--- Text block Enclosed Below ---

Summary of the Invention

According to one aspect of the present invention, there is provided a method for data transmission in a wireless communication system which comprises a first type of terminal, a second type of terminal and a base station. The method comprises:

in at least one of an uplink time slot and a downlink time slot between the first type of terminal and the base station,

wherein the uplink time slot and the downlink time slot respectively comprise a plurality of OFDM symbols for first data transmission between the first type of terminal and the base station, wherein each of the OFDM symbols has a protecting interval,

in a duration of a corresponding protecting interval, carrying out second data transmission between the second type of terminal and the base station.

According to another aspect of the present invention, there is provided an apparatus for data transmission in a wireless communication system which comprises a first type of terminal, a second type of terminal and a base station. The apparatus comprises:

a transmitting unit for, in at least one of an uplink time slot and a downlink time slot between the first type of terminal and the base station,

wherein the uplink time slot and the downlink time slot respectively comprise a plurality of OFDM symbols for first data transmission between the first type of terminal and the base station, wherein each of the OFDM symbols has a protecting interval,

in a duration of a corresponding protecting interval, carrying out second data transmission between the second type of terminal and the base station.

The first type of terminal may be a conventional terminal, such as a mobile phone, a portable computer, or a PDA, and it generally requires a high data transmission rate. The second type of terminal may be a M2M device, such as instrument, household electrical appliance, vehicle, lighting apparatus, or medical monitor, and it generally requires a low data transmission rate.

According to the present invention, service can be provided to an M2M-type terminal in a broad scope. Substantially no influence is exerted to the conventional first type of terminal and frequency spectrum is utilized at a high rate.

--- End of Enclosed Text block ---

**Work order A**
Answer these questions about the invention summary:
(i) Which three parts make up the wireless communication system?
(ii) What does each of the OFDM symbols have?
(iii) What data transmission rate does the second type of terminal generally require?
**Work order B**
Resume the invention summary with new sentences that follow on from its last sentence.
None of the lines are needed for this work.

--- Data provided Enclosed Below ---

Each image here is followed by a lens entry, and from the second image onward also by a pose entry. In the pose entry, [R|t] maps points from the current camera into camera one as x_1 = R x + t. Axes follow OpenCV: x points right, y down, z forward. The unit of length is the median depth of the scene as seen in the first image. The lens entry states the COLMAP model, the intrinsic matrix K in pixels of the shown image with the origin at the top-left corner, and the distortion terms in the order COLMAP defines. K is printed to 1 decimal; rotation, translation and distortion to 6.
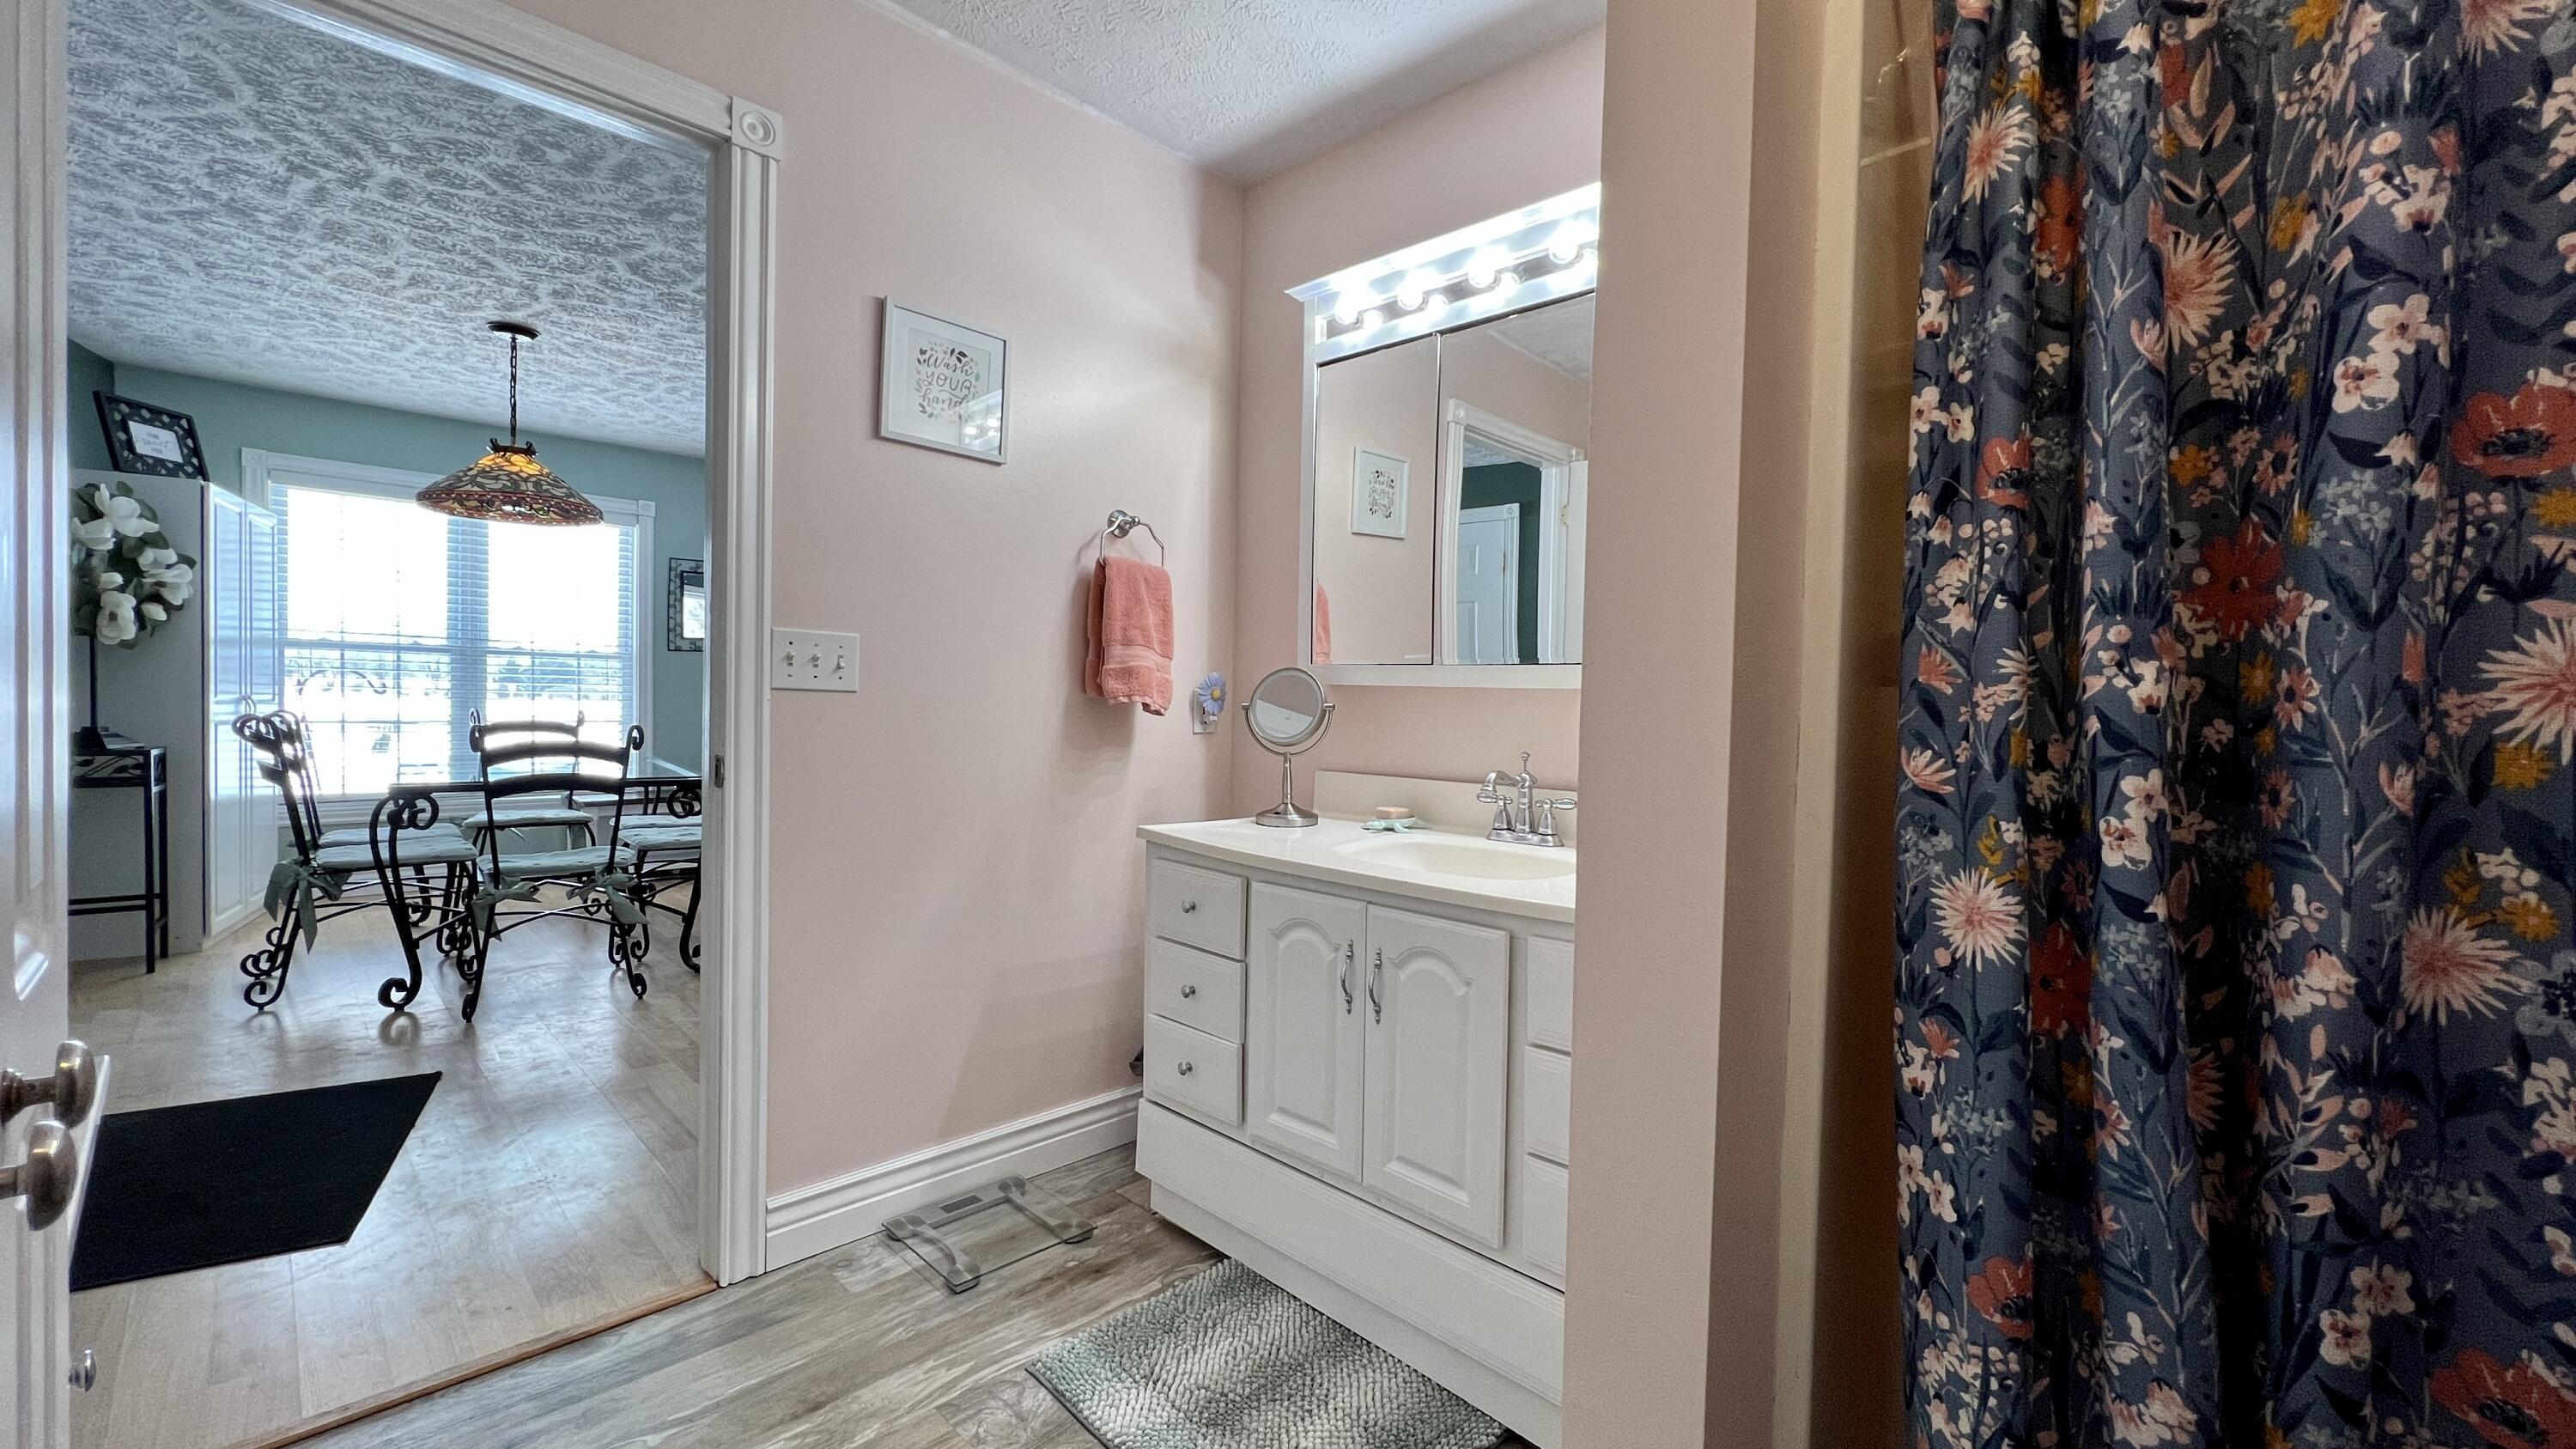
lens RADIAL K [[1030.3, 0, 1281.2], [0, 1030.3, 734.8], [0, 0, 1]] dist [0.000630, 0.000210]
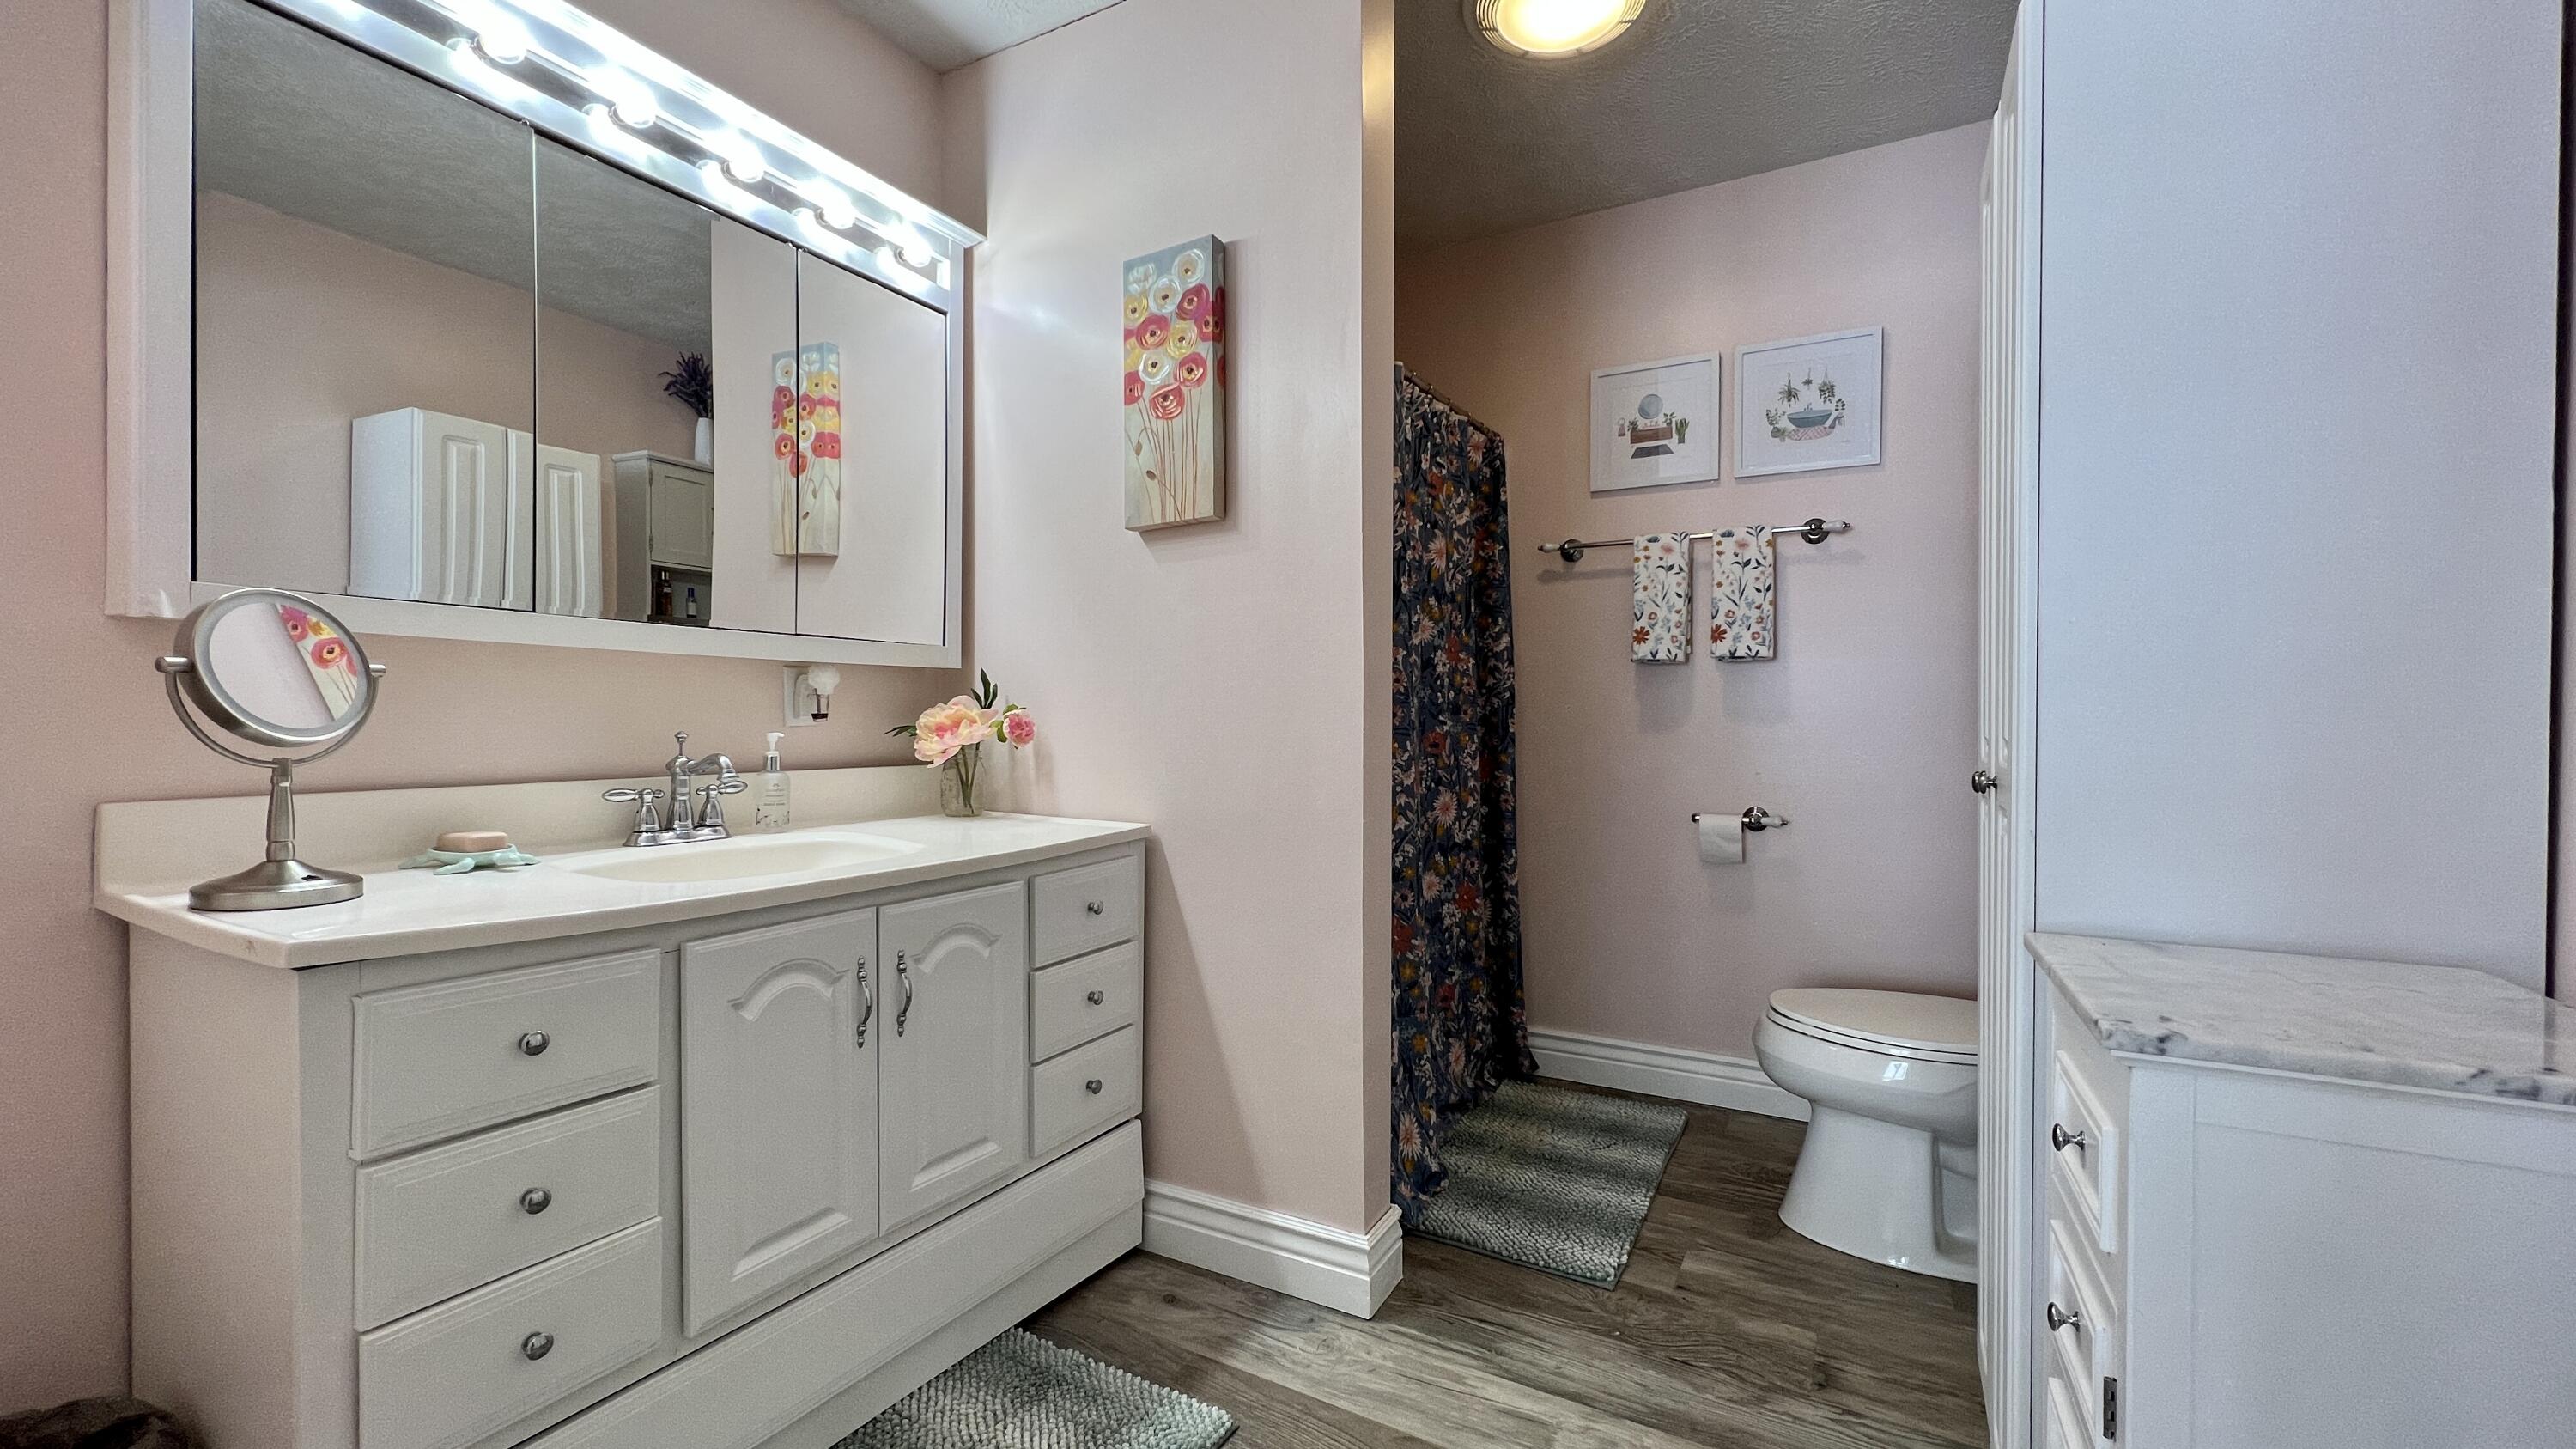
lens RADIAL K [[1030.3, 0, 1294.3], [0, 1030.3, 723.0], [0, 0, 1]] dist [0.000630, 0.000210]
pose [[-0.253391, -0.032624, 0.966814, -0.750368], [0.021620, 0.998991, 0.039376, -0.013735], [-0.967122, 0.030880, -0.252430, 0.794513]]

--- End of Enclosed Data provided ---

**Task result A**
(i) A first type of terminal, a second type of terminal and a base station.
(ii) A protecting interval.
(iii) A low data transmission rate.

**Task result B**
Brief Description of Drawings

As the present invention is better understood, other objects and effects of the present invention will become more apparent and easy to understand from the following description, taken in conjunction with the accompanying drawings wherein:

Fig.1 illustrates a wireless communication system in which the present invention can be implemented;

Figs.2A and 2B respectively illustrate a LTE TDD (Time Division Duplex) frame structure according to the prior art;

Fig.2C illustrates a LTE FDD (Frequency Division Duplex) frame structure according to the prior art; Fig.3A and Fig.3B respectively illustrate a time slot structure corresponding to a CP form, wherein Fig.3A corresponds to a conventional CP situation and Fig.3B corresponds to an extended CP situation;

Fig.4A and Fig.4B respectively illustrate a situation of second data transmission between a second type of terminal and a base station in a duration of a cyclic prefix of an OFDM symbol in an uplink time slot and/or a downlink time slot between a first type of terminal and the base station of the LTE communication system according to one embodiment of the present invention;

In all of the above figures, the same reference numbers denote the same, like or corresponding feature or function.

Detailed Description of Preferred Embodiments

The basic idea of the present invention is as follows: in at least one of an uplink time slot and a downlink time slot between a first type of terminal and a base station, wherein the uplink time slot and the downlink time slot respectively comprise a plurality OFDM (Orthogonal Frequency Division ultiplexing) symbols for carrying out first data transmission between the first type of terminal and the base station, and wherein each of the OFDM symbols has an protecting interval, second data transmission is carried out between the second type of terminal and the base station in a duration of a corresponding protecting interval.

Specific embodiments of the present invention are described in detail with reference to figures.

Fig.1 illustrates a wireless communication system in which the present invention can be implemented.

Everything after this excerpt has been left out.